1. The first edition was printed by Olympia Press in Paris, in 1961, as number 88 in the Traveller Companion Series. It featured 182 pages arranged in 50 chapters of about 8 pages each. This edition was colour-coded into four different Units, and it was heavily fragmented. This edition is rare and the text is not widely available.
2. The second edition was printed by Grove Press in the United States, in 1966. In this edition, Burroughs removed 82 pages and inserted 82 new pages, and the remaining 100 pages were rearranged and restructured using further cut-ups. Much of the added material was linear, narrative prose, which is arguably easier to read than the disorganized first edition. Many chapters were renamed and rearranged in this edition, and the colour code from the first edition was removed.
3. The third edition was printed by John Calder in Great Britain, 1968. This time most chapter titles were intact from the second edition, but they began at more natural places in the text, whereas the second edition could place them in the middle of a sentence.

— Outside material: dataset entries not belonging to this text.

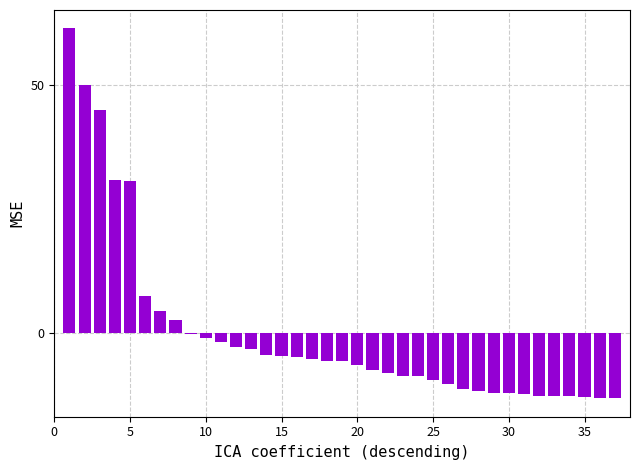

What is the greatest value displayed?

61.3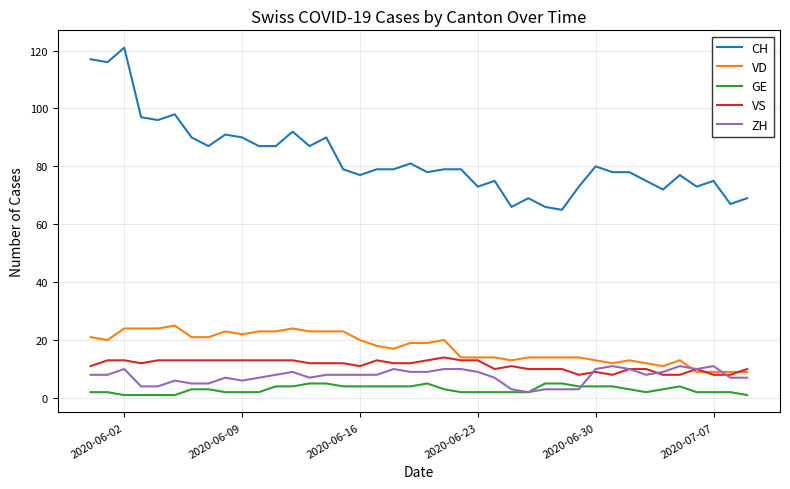

Reading left to right, transcribe all the data shown in this chart.

CH: 117	116	121	97	96	98	90	87	91	90	87	87	92	87	90	79	77	79	79	81	78	79	79	73	75	66	69	66	65	73	80	78	78	75	72	77	73	75	67	69
VD: 21	20	24	24	24	25	21	21	23	22	23	23	24	23	23	23	20	18	17	19	19	20	14	14	14	13	14	14	14	14	13	12	13	12	11	13	9	9	9	9
GE: 2	2	1	1	1	1	3	3	2	2	2	4	4	5	5	4	4	4	4	4	5	3	2	2	2	2	2	5	5	4	4	4	3	2	3	4	2	2	2	1
VS: 11	13	13	12	13	13	13	13	13	13	13	13	13	12	12	12	11	13	12	12	13	14	13	13	10	11	10	10	10	8	9	8	10	10	8	8	10	8	8	10
ZH: 8	8	10	4	4	6	5	5	7	6	7	8	9	7	8	8	8	8	10	9	9	10	10	9	7	3	2	3	3	3	10	11	10	8	9	11	10	11	7	7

The chapter 1920s War Movies was renamed The Streets of Chance. Twenty pages of new material had been added, plus about eight pages from the first edition which had been removed in the second edition. About five pages of material which was present in both the first and second edition was removed. This edition also included an "Appendix" and "Afterword".
4. The fourth 'Restored' edition was printed by Grove Press in the United States in 2014. Drawing on the discovery of a manuscript of The Soft Machine that was to have been published by Olympia Press in 1963, this edition restores a short cancelled chapter ('Male Image Back In'), restores the 1961 edition's heavy use of capital letters, and has some different chapter breaks. The edition also includes an introduction, extensive notes and appendices.

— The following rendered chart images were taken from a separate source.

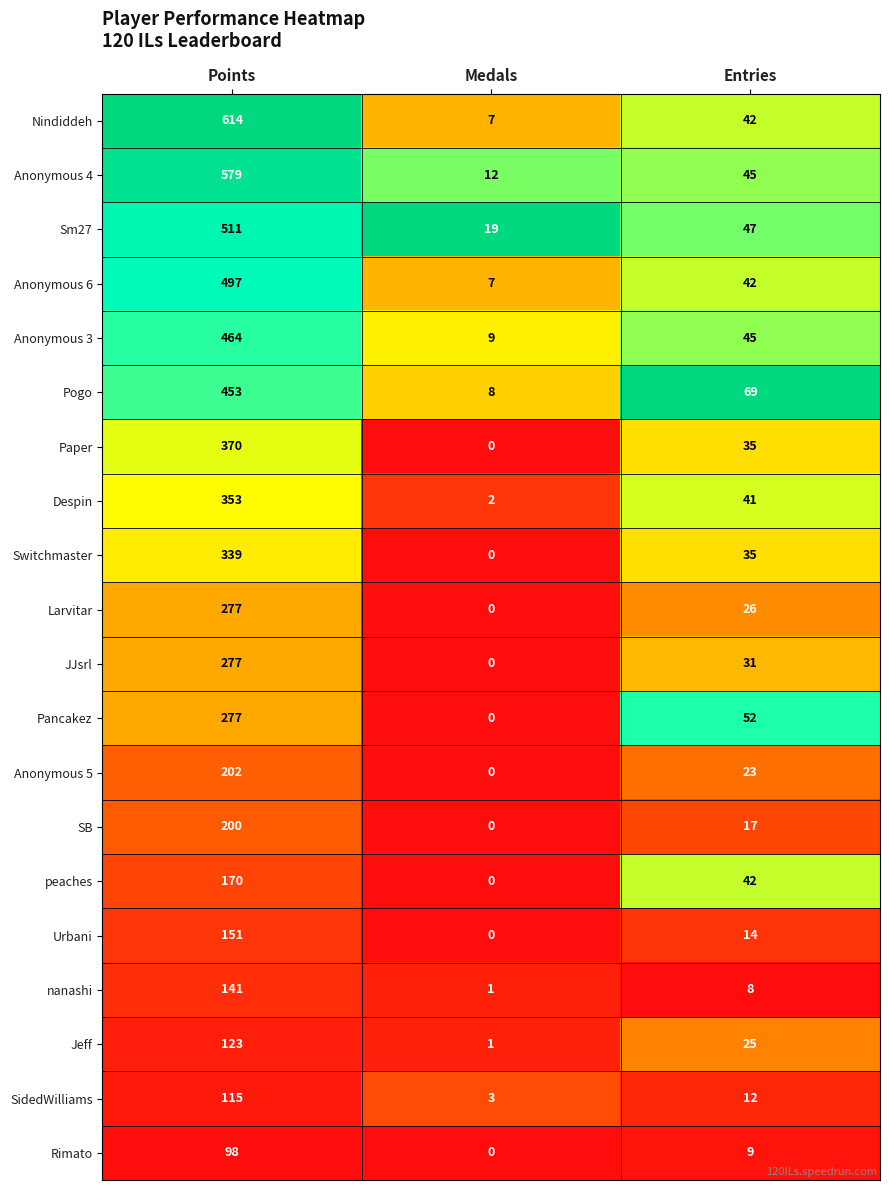

What is the spread (max minus min) of values at Medals?

19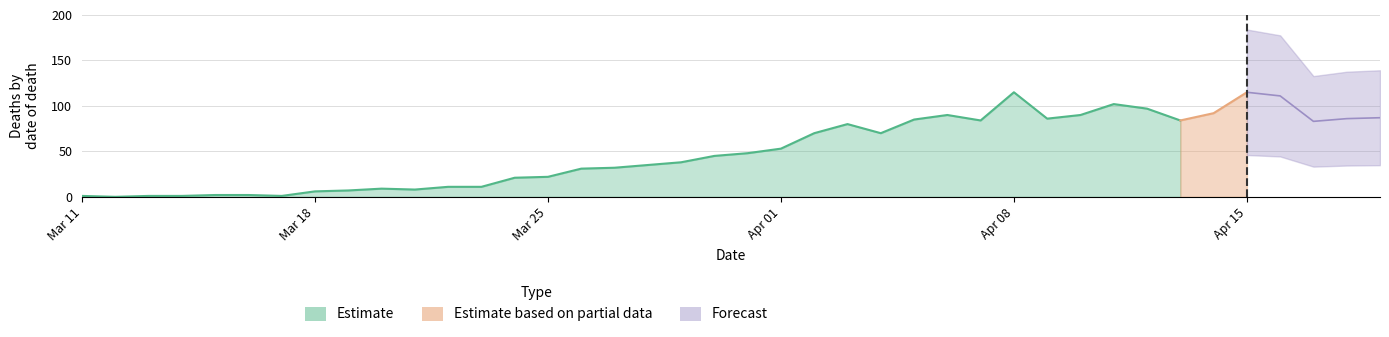

True or false: Forecast has a value of 0 at 2020-03-23.

True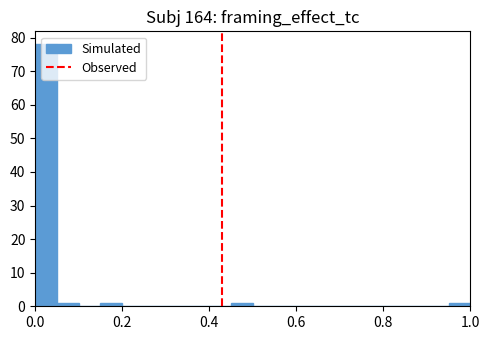

Around what value on the x-axis is the tallest bar? Give the approximate position of its centre, as read against the axis.

0.02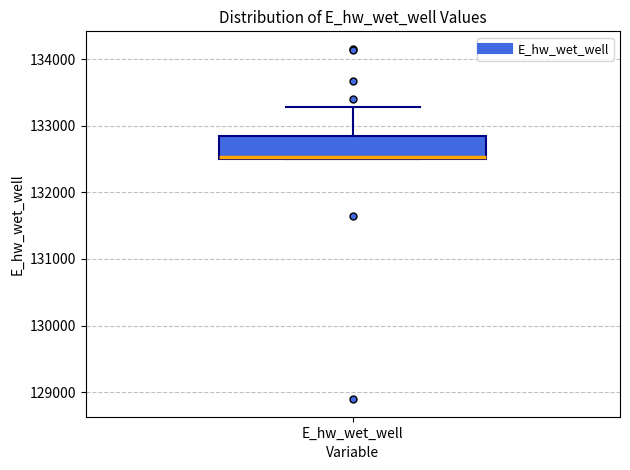

Read this box plot against the y-axis: the position of the median line, the range covered by the box, and the ends of both whiskers. The values are not printed on the chart, so give them approximately, as read against the axis.

median 132500, box 132500 to 132800, whiskers 132500 to 133300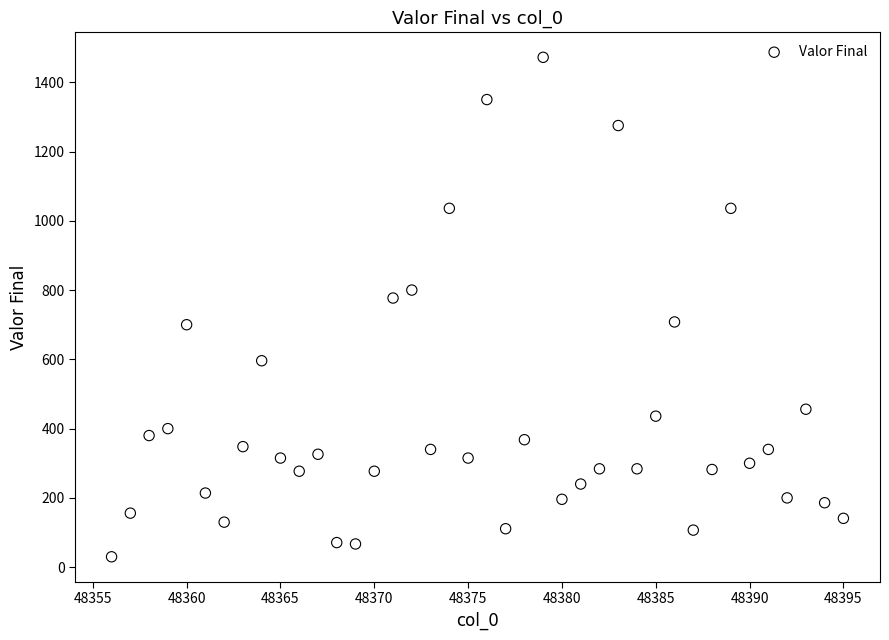

What Y value in the scatter plot is closest to 751?

777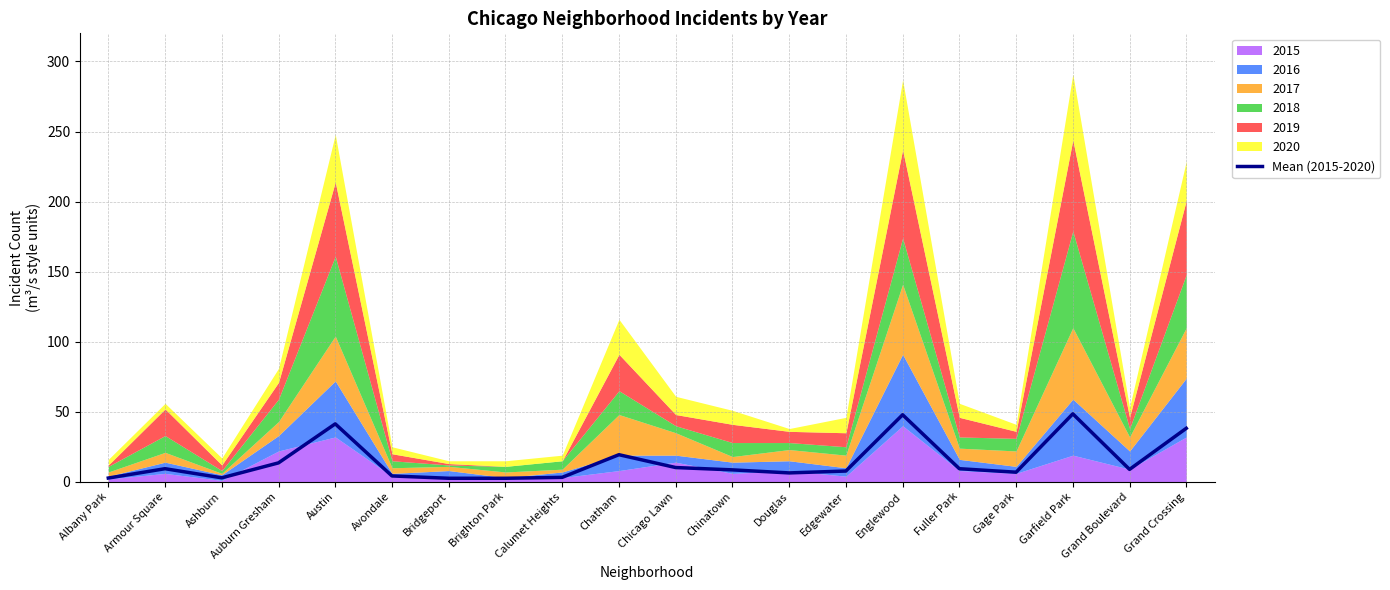

What is the highest value of the Mean (2015-2020) series?

48.5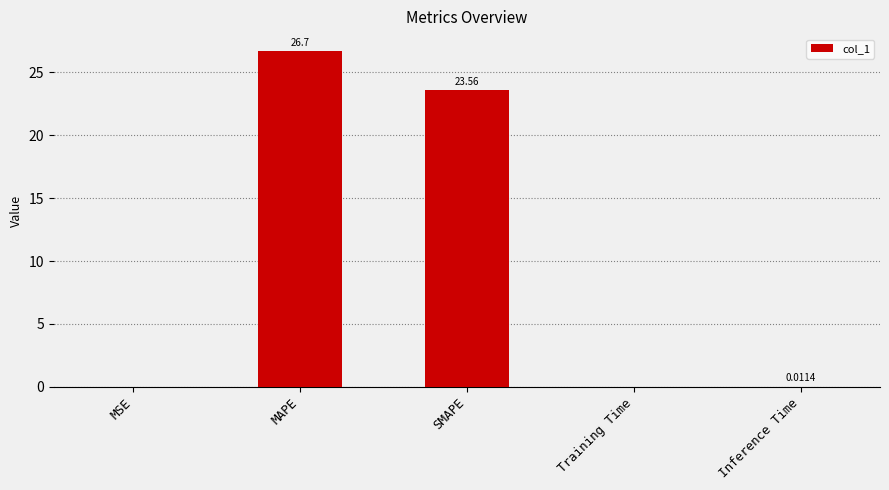

What is the change in value from SMAPE to Training Time?

-23.5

Burroughs himself was very displeased with the first edition and this was the main reason for rewriting it so thoroughly: in 1961 he wrote to his friend Allen Ginsberg that he rewrote it extensively while he was working on Dead Fingers Talk, mostly because he was displeased with the balance of cut-up and more linear material. However, his revised editions included much new cut-up material as well as more conventional prose.

==Obscenity controversy==

The novel was subject to an obscenity trial in Turkey in 2011. Sel Yayıncılık and the novel's Turkish translator faced obscenity charges after the release of the book, due to alleged "incompliance with moral norms" and “hurting people’s moral feelings.” Sel Yayıncılık and the books’ translators face three more years of uncertainty after the judge pronounced that the trial would be postponed until 2015, due to the implementation of new legislation. Meanwhile, the judge warned that if either of the publishing houses or the translators were foolish enough to publish further ‘obscene’ works, these cases would be added to the charge sheet.

==Legacy==
The term "heavy metal" was first used in this novel, introducing the character “Uranian Willy The Heavy Metal Kid" (Burroughs continued using the term in subsequent novels). Although that character had no relation with that genre of rock music, the rock critic Lester Bangs did cite Burroughs in his Creem Magazine articles in which he is generally believed to have originated the term ‘heavy metal’ as applied to a rock music form.

English jazz rock band Soft Machine, from Canterbury, named themselves after the book, when they formed in mid-1966.